A king invited all his people to a banquet but did not say when it would start. The wise people put on their fine clothes and waited at the door of the palace saying, “Surely a royal palace already has everything ready.” The foolish people carried on with their work saying, “Surely a banquet takes time to prepare.” Suddenly the king called in the people; the wise entered in fine clothes but the foolish entered in dirty clothes. The king rejoiced at the wise but was angry with the fools. He ordered: “Let those who dressed for the banquet sit and feast, but those who did not dress for the banquet will stand and watch them."[1]

This parable reflected the common Jewish theology that all Jews would go to heaven, but they would not all receive equal honour – the fools didn’t share the honour (ie. the food) that the wise enjoyed.

Hell was an important part of Jesus’ teaching, in fact he taught more about it than any other Jew of his time – the Gospels record forty-five verses on hell, which is a large number when compared with the sixty-five verses on love. Jesus replied to Johanan’s teaching by telling similar parables of his own – people being invited to a king’s banquet, the wise and foolish girls waiting to join a wedding party, and the man thrown out of a banquet for not being dressed properly (Matthew 22:2-14; 25:1-13 and parallels). In each of these, he contradicted Johanan’s well-known parable in one important way: many people are excluded from the banquet – they aren’t ready and arrive too late, after the doors are closed; they decide themselves not to go; or they are thrown out.
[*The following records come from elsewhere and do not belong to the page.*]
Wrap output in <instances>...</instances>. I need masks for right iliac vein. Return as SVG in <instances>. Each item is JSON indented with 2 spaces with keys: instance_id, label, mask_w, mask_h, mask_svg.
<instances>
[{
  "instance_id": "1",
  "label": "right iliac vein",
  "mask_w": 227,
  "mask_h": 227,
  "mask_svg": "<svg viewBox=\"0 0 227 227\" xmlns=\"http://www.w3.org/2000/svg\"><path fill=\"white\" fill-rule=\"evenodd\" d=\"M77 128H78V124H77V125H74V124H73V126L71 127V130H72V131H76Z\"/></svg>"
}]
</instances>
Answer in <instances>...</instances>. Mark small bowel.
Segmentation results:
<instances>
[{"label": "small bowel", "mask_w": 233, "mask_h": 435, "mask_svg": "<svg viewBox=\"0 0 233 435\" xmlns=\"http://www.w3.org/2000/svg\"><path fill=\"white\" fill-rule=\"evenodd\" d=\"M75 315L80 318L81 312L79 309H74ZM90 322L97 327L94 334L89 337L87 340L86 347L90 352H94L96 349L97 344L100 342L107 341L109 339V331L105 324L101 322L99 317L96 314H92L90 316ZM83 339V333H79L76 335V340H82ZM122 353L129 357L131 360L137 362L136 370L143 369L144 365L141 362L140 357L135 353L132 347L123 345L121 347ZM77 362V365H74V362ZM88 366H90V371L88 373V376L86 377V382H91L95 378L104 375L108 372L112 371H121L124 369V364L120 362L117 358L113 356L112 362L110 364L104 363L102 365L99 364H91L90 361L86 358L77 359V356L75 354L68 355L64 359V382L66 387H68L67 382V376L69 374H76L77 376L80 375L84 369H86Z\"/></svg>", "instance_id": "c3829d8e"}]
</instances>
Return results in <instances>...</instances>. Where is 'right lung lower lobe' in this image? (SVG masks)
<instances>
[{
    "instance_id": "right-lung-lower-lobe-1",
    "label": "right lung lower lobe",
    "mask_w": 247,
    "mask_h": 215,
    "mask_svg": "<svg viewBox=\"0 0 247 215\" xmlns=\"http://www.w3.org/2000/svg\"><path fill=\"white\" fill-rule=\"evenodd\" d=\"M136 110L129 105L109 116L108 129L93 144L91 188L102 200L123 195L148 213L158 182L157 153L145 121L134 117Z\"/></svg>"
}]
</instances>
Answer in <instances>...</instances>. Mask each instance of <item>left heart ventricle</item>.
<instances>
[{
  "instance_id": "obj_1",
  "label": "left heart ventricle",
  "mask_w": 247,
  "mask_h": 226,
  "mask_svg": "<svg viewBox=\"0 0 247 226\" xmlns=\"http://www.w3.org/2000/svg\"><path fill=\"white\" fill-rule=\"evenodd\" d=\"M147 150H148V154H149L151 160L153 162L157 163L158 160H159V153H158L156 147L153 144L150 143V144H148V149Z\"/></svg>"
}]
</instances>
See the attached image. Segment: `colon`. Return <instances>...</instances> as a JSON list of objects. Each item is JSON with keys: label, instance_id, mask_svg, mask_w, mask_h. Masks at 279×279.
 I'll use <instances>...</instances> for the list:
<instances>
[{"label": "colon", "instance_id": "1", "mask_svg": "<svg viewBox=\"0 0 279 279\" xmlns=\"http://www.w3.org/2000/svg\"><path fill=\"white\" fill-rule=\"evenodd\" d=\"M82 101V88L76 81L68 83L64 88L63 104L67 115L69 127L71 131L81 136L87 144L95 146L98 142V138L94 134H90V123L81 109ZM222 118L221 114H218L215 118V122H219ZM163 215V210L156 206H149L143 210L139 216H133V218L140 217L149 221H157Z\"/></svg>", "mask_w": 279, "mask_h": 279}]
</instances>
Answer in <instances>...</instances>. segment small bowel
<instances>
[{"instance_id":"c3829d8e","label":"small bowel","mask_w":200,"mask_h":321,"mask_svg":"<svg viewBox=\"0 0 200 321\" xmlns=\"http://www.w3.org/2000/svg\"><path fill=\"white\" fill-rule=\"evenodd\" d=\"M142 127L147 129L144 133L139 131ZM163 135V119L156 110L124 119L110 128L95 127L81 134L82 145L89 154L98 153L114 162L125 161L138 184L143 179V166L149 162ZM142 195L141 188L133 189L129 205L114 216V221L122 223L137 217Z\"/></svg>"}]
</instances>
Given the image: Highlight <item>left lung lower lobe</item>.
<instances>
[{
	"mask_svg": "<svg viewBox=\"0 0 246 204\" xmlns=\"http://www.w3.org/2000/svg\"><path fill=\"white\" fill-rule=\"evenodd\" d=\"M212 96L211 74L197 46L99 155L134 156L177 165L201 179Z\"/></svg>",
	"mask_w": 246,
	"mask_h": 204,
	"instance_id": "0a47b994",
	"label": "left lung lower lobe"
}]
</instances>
Jesus had to speak about hell so much because he disagreed fundamentally about it with almost all other Jews. But Jesus told them that not every Jew would go to heaven and unless they personally repented, they were all going to hell (Luke 13:28). This was utterly scandalous to most Jews.

Many people today are equally scandalized by Jesus’ teaching but for a different reason: the eternal punishment of hell seems disproportionate for all but a few utterly evil people. It is a subject that we do not often hear preached on today – perhaps because it is so offensive to most people.
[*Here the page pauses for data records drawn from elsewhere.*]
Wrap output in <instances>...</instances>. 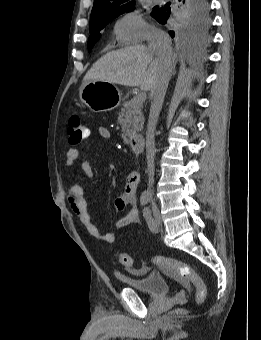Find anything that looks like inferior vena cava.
<instances>
[{
  "mask_svg": "<svg viewBox=\"0 0 261 340\" xmlns=\"http://www.w3.org/2000/svg\"><path fill=\"white\" fill-rule=\"evenodd\" d=\"M148 48L159 58H168L172 55L171 39L167 33L160 29H152L148 35ZM171 70L164 71L158 79L155 87L151 90V108L146 133V158L148 169V194L153 195L154 183V158H155V130L161 111L168 83L170 80Z\"/></svg>",
  "mask_w": 261,
  "mask_h": 340,
  "instance_id": "1",
  "label": "inferior vena cava"
}]
</instances>
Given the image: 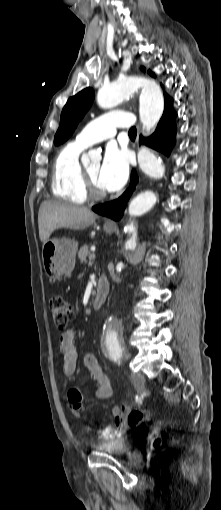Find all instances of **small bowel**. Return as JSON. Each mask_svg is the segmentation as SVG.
Instances as JSON below:
<instances>
[{"label":"small bowel","instance_id":"c3829d8e","mask_svg":"<svg viewBox=\"0 0 221 510\" xmlns=\"http://www.w3.org/2000/svg\"><path fill=\"white\" fill-rule=\"evenodd\" d=\"M59 350L62 356V372L67 375H73L77 366V350L75 345V333L68 330L59 337ZM83 363L90 372L92 379L97 383L96 397L105 400L113 394L114 386L111 378L102 370L96 355L93 352L85 353ZM68 407L71 413L79 416L83 410L82 393L79 389H70L68 391ZM130 406H115L112 409L115 427L110 428L112 435L108 439L116 438L123 434L128 428L125 421L124 412L130 411Z\"/></svg>","mask_w":221,"mask_h":510}]
</instances>
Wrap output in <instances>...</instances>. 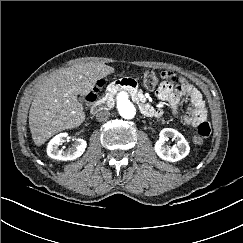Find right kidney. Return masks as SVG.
Instances as JSON below:
<instances>
[{
	"instance_id": "obj_1",
	"label": "right kidney",
	"mask_w": 243,
	"mask_h": 243,
	"mask_svg": "<svg viewBox=\"0 0 243 243\" xmlns=\"http://www.w3.org/2000/svg\"><path fill=\"white\" fill-rule=\"evenodd\" d=\"M68 139V133H60L53 137L47 146L49 157L57 160L68 161L79 158L85 151L87 143L83 139H77L68 149H60L59 146Z\"/></svg>"
}]
</instances>
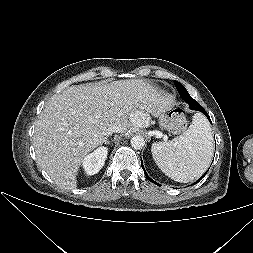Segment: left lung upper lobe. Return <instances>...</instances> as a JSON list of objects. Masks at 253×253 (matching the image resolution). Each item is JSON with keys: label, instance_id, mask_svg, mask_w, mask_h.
<instances>
[{"label": "left lung upper lobe", "instance_id": "obj_1", "mask_svg": "<svg viewBox=\"0 0 253 253\" xmlns=\"http://www.w3.org/2000/svg\"><path fill=\"white\" fill-rule=\"evenodd\" d=\"M174 84L176 86V89L178 90L181 98L187 102L189 104V106L195 102L196 100H194L190 95L189 93L187 92V90L185 89V87L179 83L178 81H174Z\"/></svg>", "mask_w": 253, "mask_h": 253}]
</instances>
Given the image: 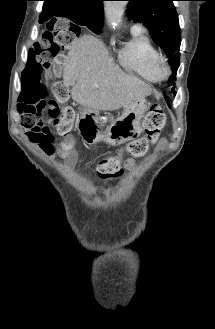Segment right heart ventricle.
Here are the masks:
<instances>
[{
  "instance_id": "e07e8e85",
  "label": "right heart ventricle",
  "mask_w": 215,
  "mask_h": 329,
  "mask_svg": "<svg viewBox=\"0 0 215 329\" xmlns=\"http://www.w3.org/2000/svg\"><path fill=\"white\" fill-rule=\"evenodd\" d=\"M131 33V38L117 52L119 64L127 72L136 74L146 81L159 82L161 77L156 69V61L161 55L160 51L144 31Z\"/></svg>"
}]
</instances>
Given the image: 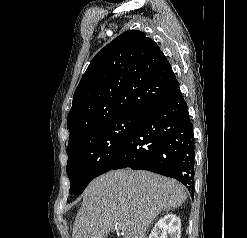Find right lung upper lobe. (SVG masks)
<instances>
[{
	"instance_id": "obj_1",
	"label": "right lung upper lobe",
	"mask_w": 247,
	"mask_h": 238,
	"mask_svg": "<svg viewBox=\"0 0 247 238\" xmlns=\"http://www.w3.org/2000/svg\"><path fill=\"white\" fill-rule=\"evenodd\" d=\"M179 86L160 48L145 33L129 30L92 59L68 114L69 143L115 118L142 114Z\"/></svg>"
}]
</instances>
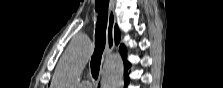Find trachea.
I'll use <instances>...</instances> for the list:
<instances>
[{"mask_svg": "<svg viewBox=\"0 0 223 88\" xmlns=\"http://www.w3.org/2000/svg\"><path fill=\"white\" fill-rule=\"evenodd\" d=\"M95 10L98 13V19L96 23L95 31V50L91 58V73L94 79H97L102 54L106 43V27H107V14L109 0H96Z\"/></svg>", "mask_w": 223, "mask_h": 88, "instance_id": "1", "label": "trachea"}]
</instances>
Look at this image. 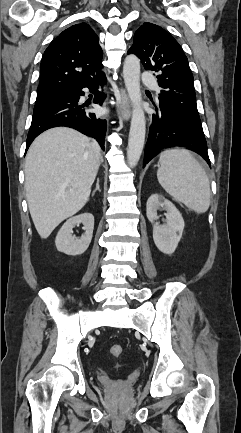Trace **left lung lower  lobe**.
Listing matches in <instances>:
<instances>
[{
    "label": "left lung lower lobe",
    "instance_id": "0a47b994",
    "mask_svg": "<svg viewBox=\"0 0 241 433\" xmlns=\"http://www.w3.org/2000/svg\"><path fill=\"white\" fill-rule=\"evenodd\" d=\"M174 146H184L195 151L210 166L204 135L186 125L171 110L159 105L150 120L143 166L164 149Z\"/></svg>",
    "mask_w": 241,
    "mask_h": 433
}]
</instances>
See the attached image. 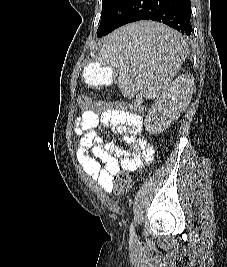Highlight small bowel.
I'll return each instance as SVG.
<instances>
[{
	"label": "small bowel",
	"mask_w": 227,
	"mask_h": 267,
	"mask_svg": "<svg viewBox=\"0 0 227 267\" xmlns=\"http://www.w3.org/2000/svg\"><path fill=\"white\" fill-rule=\"evenodd\" d=\"M108 128L124 135L123 145L104 142L99 132ZM142 128L141 116L122 113V109H108L100 115L88 110L76 118L77 160L104 191H113L112 173L119 169L132 172L153 161L155 150L146 138L139 136Z\"/></svg>",
	"instance_id": "c3829d8e"
}]
</instances>
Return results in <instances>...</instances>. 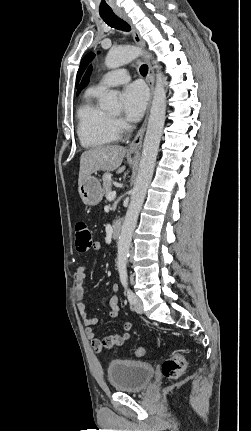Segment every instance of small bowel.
<instances>
[{
	"label": "small bowel",
	"mask_w": 251,
	"mask_h": 431,
	"mask_svg": "<svg viewBox=\"0 0 251 431\" xmlns=\"http://www.w3.org/2000/svg\"><path fill=\"white\" fill-rule=\"evenodd\" d=\"M96 251H101L102 247L100 243H96L94 246ZM87 278V267L80 266L76 271V297H77V309L80 312L83 324L85 326V332L88 339L91 342V346L94 351L102 352L104 350H109L114 347L123 345L127 340L130 339V331L132 324L128 321L122 324V333L114 334L100 339L96 336L95 326L98 323L97 318L90 316L86 311V300H85V288L84 284ZM119 289L117 284L112 286V290L117 292ZM109 316L115 318L120 314L119 298L117 295H113L109 300Z\"/></svg>",
	"instance_id": "1"
}]
</instances>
Jesus was very clear about the fate of those left "outside" the banquet. He said there would be “weeping and gnashing of teeth” – that is, the suffering of hell (Matthew 22:13 – compare Matthew 13:42, 50). He described hell in exactly the same way as other Jews by likening it to a real place called Gehenna where there was everlasting fire and worms. No one thought that this was a literal description of hell because they knew it couldn’t be – they had all been to the actual place: Gehenna was the name of a local garbage dump in a valley south of Jerusalem. Later rabbis said that rubbish was burned there continuously, though the thing it was most remembered for was that it was the place where babies were burned to death as sacrifices on the altars of Molech (2 Kings 23:10). The worms (ie. maggots) were just as literal – they were everywhere among the rotting garbage. Everyone referred to hell as “Gehenna”, because Gehenna was such a ghastly place.
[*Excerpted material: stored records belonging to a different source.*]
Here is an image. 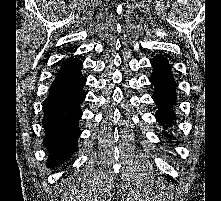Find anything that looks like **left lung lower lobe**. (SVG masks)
I'll return each mask as SVG.
<instances>
[{"label": "left lung lower lobe", "instance_id": "left-lung-lower-lobe-1", "mask_svg": "<svg viewBox=\"0 0 221 201\" xmlns=\"http://www.w3.org/2000/svg\"><path fill=\"white\" fill-rule=\"evenodd\" d=\"M151 64L153 73L149 80L155 87L152 98L158 106L156 118L164 128H168L175 119L176 83L171 73L170 64L165 57L156 56L151 60Z\"/></svg>", "mask_w": 221, "mask_h": 201}]
</instances>
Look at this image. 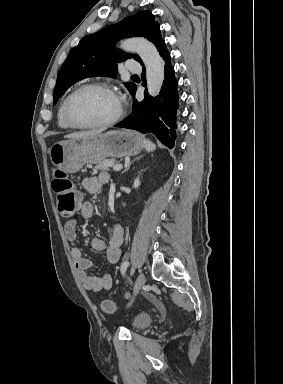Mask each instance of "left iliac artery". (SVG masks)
I'll use <instances>...</instances> for the list:
<instances>
[{
  "label": "left iliac artery",
  "instance_id": "1",
  "mask_svg": "<svg viewBox=\"0 0 283 384\" xmlns=\"http://www.w3.org/2000/svg\"><path fill=\"white\" fill-rule=\"evenodd\" d=\"M128 266H129V262H127V261H125V262H123L122 263V265H121V273H122V275H124L125 274V272H126V270H127V268H128Z\"/></svg>",
  "mask_w": 283,
  "mask_h": 384
}]
</instances>
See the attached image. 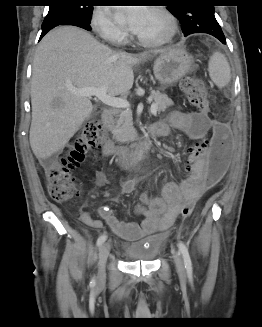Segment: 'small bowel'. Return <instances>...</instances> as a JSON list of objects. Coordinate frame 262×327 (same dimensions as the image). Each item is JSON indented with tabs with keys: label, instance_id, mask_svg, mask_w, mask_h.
Masks as SVG:
<instances>
[{
	"label": "small bowel",
	"instance_id": "c3829d8e",
	"mask_svg": "<svg viewBox=\"0 0 262 327\" xmlns=\"http://www.w3.org/2000/svg\"><path fill=\"white\" fill-rule=\"evenodd\" d=\"M214 124L220 123L213 121L206 113L176 112L171 115L169 124H156V132L158 136H167L169 127H173L183 132L191 140H206L210 135L217 134V131L213 130ZM204 159V153H189L188 159L177 162L181 170H186V175H189L187 178L180 182H166L158 196H153L149 189L143 192L134 208L135 214L142 218L140 223L120 221L107 206L99 209L100 219L92 218L88 212L84 211L81 213V220L95 229L103 228L105 222L115 235L126 240H134L166 230L181 214V206H184L187 200L196 202L207 189L208 185L204 184V175L207 169L205 162H199L192 168L194 160ZM96 181L98 184H104L106 181L104 174L98 172ZM133 190V182H126L123 185L125 193Z\"/></svg>",
	"mask_w": 262,
	"mask_h": 327
}]
</instances>
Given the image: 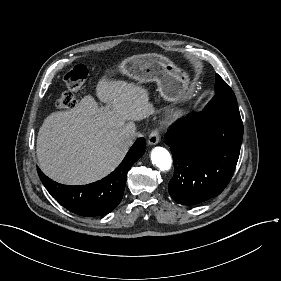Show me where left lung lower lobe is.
I'll list each match as a JSON object with an SVG mask.
<instances>
[{"label": "left lung lower lobe", "instance_id": "obj_1", "mask_svg": "<svg viewBox=\"0 0 281 281\" xmlns=\"http://www.w3.org/2000/svg\"><path fill=\"white\" fill-rule=\"evenodd\" d=\"M243 137L239 109L206 107L188 114L166 136L174 161L171 197L197 205L219 195L234 173Z\"/></svg>", "mask_w": 281, "mask_h": 281}]
</instances>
Is the real hell like that – with fire and maggots? If it is, then presumably heaven consists of millions of “mansions” filled with the sound of “harpers harping with their harps” (in the wonderful language of the King James version at John 14:2 and Revelation 14:2). Thankfully these are only pictures or metaphors of something we can’t describe – harp music for eternity sounds hellish to me! The “fire and maggots” terminology was not specially chosen by Jesus – everyone described hell like that. He used the same imagery because he agreed with the ideas it expressed – that hell was an appalling place.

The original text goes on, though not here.